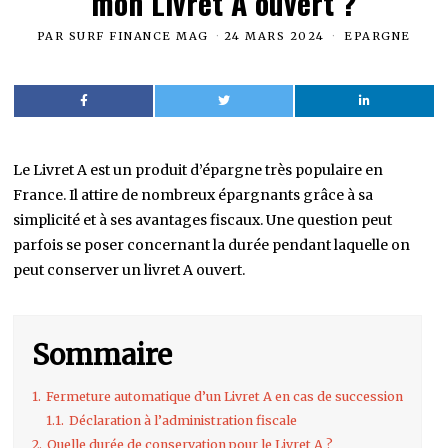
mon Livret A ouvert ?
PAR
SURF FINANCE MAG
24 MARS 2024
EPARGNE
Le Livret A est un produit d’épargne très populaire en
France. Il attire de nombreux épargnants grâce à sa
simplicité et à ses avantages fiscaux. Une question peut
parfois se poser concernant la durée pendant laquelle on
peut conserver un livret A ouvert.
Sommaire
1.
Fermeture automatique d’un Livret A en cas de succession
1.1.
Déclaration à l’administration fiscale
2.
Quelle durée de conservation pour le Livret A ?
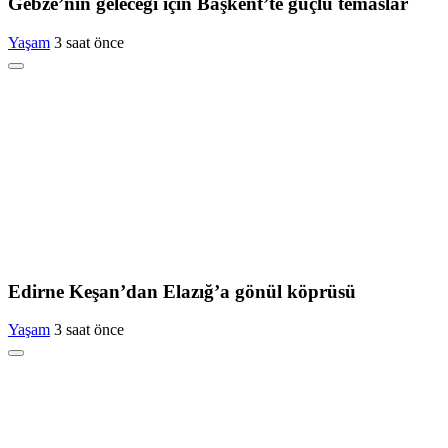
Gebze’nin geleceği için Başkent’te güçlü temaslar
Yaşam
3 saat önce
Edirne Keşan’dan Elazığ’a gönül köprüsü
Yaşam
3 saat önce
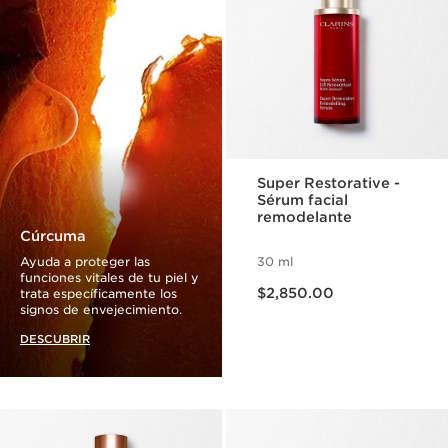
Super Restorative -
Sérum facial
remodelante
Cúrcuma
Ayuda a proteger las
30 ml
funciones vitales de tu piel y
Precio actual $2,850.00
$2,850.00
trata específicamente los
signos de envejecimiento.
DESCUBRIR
* * * *
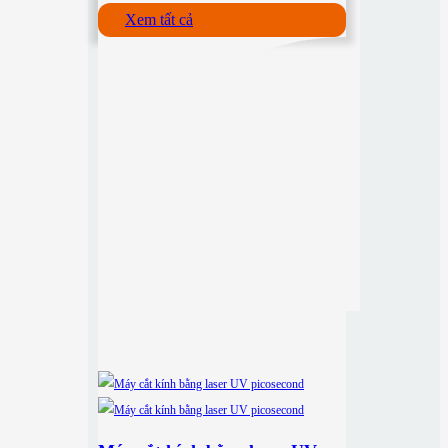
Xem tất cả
* * * *
_Task directions:_
Select every line of the entries that contains the word "durée".

_Response:_
parfois se poser concernant la durée pendant laquelle on
Quelle durée de conservation pour le Livret A ?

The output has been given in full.